We might experience what the writer to the Hebrews predicts: we would entertain angels without knowing it. But this is not something we should romanticize, because there’s risk involved here--the risk that comes with interacting with strangers; the risk of being misunderstood by those who think it's best to associate with your own kind. This is not romantic; this is risky.

But that’s not all. The Hebrews writer says, “let mutual love continue.” “Mutual” means that it cuts both ways; there’s something required of both parties, and there is benefit to both parties. In my church we’re accustomed to being on the giving end--we like to share, feed, clothe, give money. But what would it mean for us to receive hospitality rather than to give it? Can we imagine being blessed by those whom we think we’re blessing? And I don’t mean the warm feeling you get when you help a needy person--that’s still you doing the giving. I mean can we imagine not always playing the host but learning instead how to be the guest?

When we get to the Hinduism section in a World Religions class I teach, I take the group to a weeknight prayer service at a local Hindu Temple. Actually, there are two Hindu Temples on opposite ends of this same street. It used to be a Baptist church on every corner in these small southern towns . . .
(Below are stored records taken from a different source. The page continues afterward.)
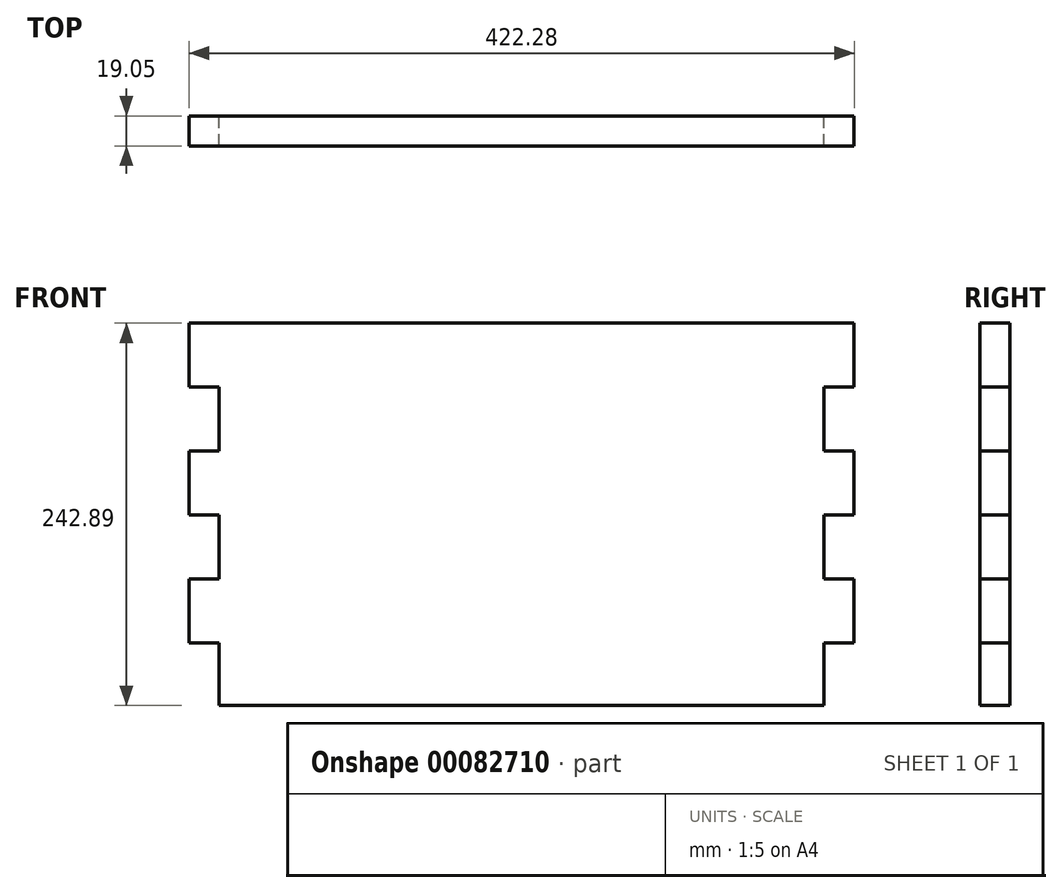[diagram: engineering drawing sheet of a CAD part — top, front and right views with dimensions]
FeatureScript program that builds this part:
annotation { "Feature Type Name" : "Feature", "Feature Type Description" : "" }
export const myFeature = defineFeature(function(context is Context, id is Id, definition is map)
    precondition{}
    {
        {
            var Q0;
            Q0=qCreatedBy(makeId("Front.planeOp"),FACE);
            var sketch = newSketch(context, id + "F0", { "sketchPlane" : qUnion([Q0])});
            skLineSegment(sketch, "E0.top", {"start": v(-193.16, 63.84) * mm, "end": v(-174.1, 63.84) * mm});
            skLineSegment(sketch, "E0.left", {"start": v(-193.16, 104.48) * mm, "end": v(-193.16, 63.84) * mm});
            skLineSegment(sketch, "E1.0.1.0", {"start": v(-193.16, 23.2) * mm, "end": v(-174.1, 23.2) * mm});
            skLineSegment(sketch, "E1.0.1.1", {"start": v(-174.1, 63.84) * mm, "end": v(-174.1, 23.2) * mm});
            skLineSegment(sketch, "E1.0.2.0", {"start": v(-193.16, -17.44) * mm, "end": v(-174.1, -17.44) * mm});
            skLineSegment(sketch, "E1.0.2.2", {"start": v(-193.16, 23.2) * mm, "end": v(-193.16, -17.44) * mm});
            skLineSegment(sketch, "E1.0.2.3", {"start": v(-193.16, 23.2) * mm, "end": v(-174.1, 23.2) * mm});
            skLineSegment(sketch, "E1.0.3.0", {"start": v(-193.16, -58.08) * mm, "end": v(-174.1, -58.08) * mm});
            skLineSegment(sketch, "E1.0.3.1", {"start": v(-174.1, -17.44) * mm, "end": v(-174.1, -58.08) * mm});
            skLineSegment(sketch, "E1.0.3.3", {"start": v(-193.16, -17.44) * mm, "end": v(-174.1, -17.44) * mm});
            skLineSegment(sketch, "E1.0.4.0", {"start": v(-193.16, -98.72) * mm, "end": v(-174.1, -98.72) * mm});
            skLineSegment(sketch, "E1.0.4.2", {"start": v(-193.16, -58.08) * mm, "end": v(-193.16, -98.72) * mm});
            skLineSegment(sketch, "E1.0.4.3", {"start": v(-193.16, -58.08) * mm, "end": v(-174.1, -58.08) * mm});
            skLineSegment(sketch, "E1.0.5.3", {"start": v(-193.16, -98.72) * mm, "end": v(-174.1, -98.72) * mm});
            skLineSegment(sketch, "E2", {"start": v(-174.1, -98.72) * mm, "end": v(-174.1, -138.4) * mm});
            skLineSegment(sketch, "E3.MirrorCS", {"start": v(229.12, 63.84) * mm, "end": v(210.07, 63.84) * mm});
            skLineSegment(sketch, "E4.MirrorCS", {"start": v(229.12, -58.08) * mm, "end": v(210.07, -58.08) * mm});
            skLineSegment(sketch, "E5.MirrorCS", {"start": v(229.12, 23.2) * mm, "end": v(210.07, 23.2) * mm});
            skLineSegment(sketch, "E6.MirrorCS", {"start": v(229.12, -98.72) * mm, "end": v(210.07, -98.72) * mm});
            skLineSegment(sketch, "E7.MirrorCS", {"start": v(229.12, -17.44) * mm, "end": v(210.07, -17.44) * mm});
            skLineSegment(sketch, "E8.MirrorCS", {"start": v(210.07, -98.72) * mm, "end": v(210.07, -138.4) * mm});
            skLineSegment(sketch, "E9.MirrorCS", {"start": v(229.12, -58.08) * mm, "end": v(229.12, -98.72) * mm});
            skLineSegment(sketch, "E10.MirrorCS", {"start": v(229.12, 104.48) * mm, "end": v(229.12, 63.84) * mm});
            skLineSegment(sketch, "E11.MirrorCS", {"start": v(229.12, 23.2) * mm, "end": v(229.12, -17.44) * mm});
            skLineSegment(sketch, "E12.MirrorCS", {"start": v(210.07, -17.44) * mm, "end": v(210.07, -58.08) * mm});
            skLineSegment(sketch, "E13.MirrorCS", {"start": v(210.07, 63.84) * mm, "end": v(210.07, 23.2) * mm});
            skLineSegment(sketch, "E14", {"start": v(-193.16, 104.48) * mm, "end": v(229.12, 104.48) * mm});
            skLineSegment(sketch, "E15", {"start": v(-174.1, -138.4) * mm, "end": v(210.07, -138.4) * mm});
            skSolve(sketch);
        }
        {
            var Q0;
            Q0=qSketchRegion(id+"F0",true);
            extrude(context, id + "F1", {"entities" : qUnion([Q0]), "depth" : 19.05 * mm});
        }
    });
When we go there we are out of our element; we are in a foreign land; we experience a different language, different liturgy, different theology; different sights, sounds, and smells. We are guests. And our gracious hosts do not neglect to show hospitality to this bunch of strangers. But it’s hard to be the guests!

When we share the Lord’s Supper we are guests at the Lord’s table. Christ is the host. We receive but we cannot repay. And in this mutual sharing, where Jesus the host feeds us with his own body and blood, we offer ourselves in praise and thanksgiving as a holy and living sacrifice; the "sacrifice of praise to God, that is, the fruit of lips that confess his name" (Heb. 13:15).

And there is humility in this. We are once again brought “low to the ground”--brought into the presence of the source of our lives and the source of all that is. The bread and wine that we consume may or may not have been produced locally, but in the Eucharist we know where our food comes from: from the one who is the same yesterday and today and forever. The one who invites us to share the abundance of life in him with prisoners and those being tortured; with the poor, the crippled, the lame, and the blind. The one who promises that when we do this--when we practice mutual love--we will be blessed, and we will be changed.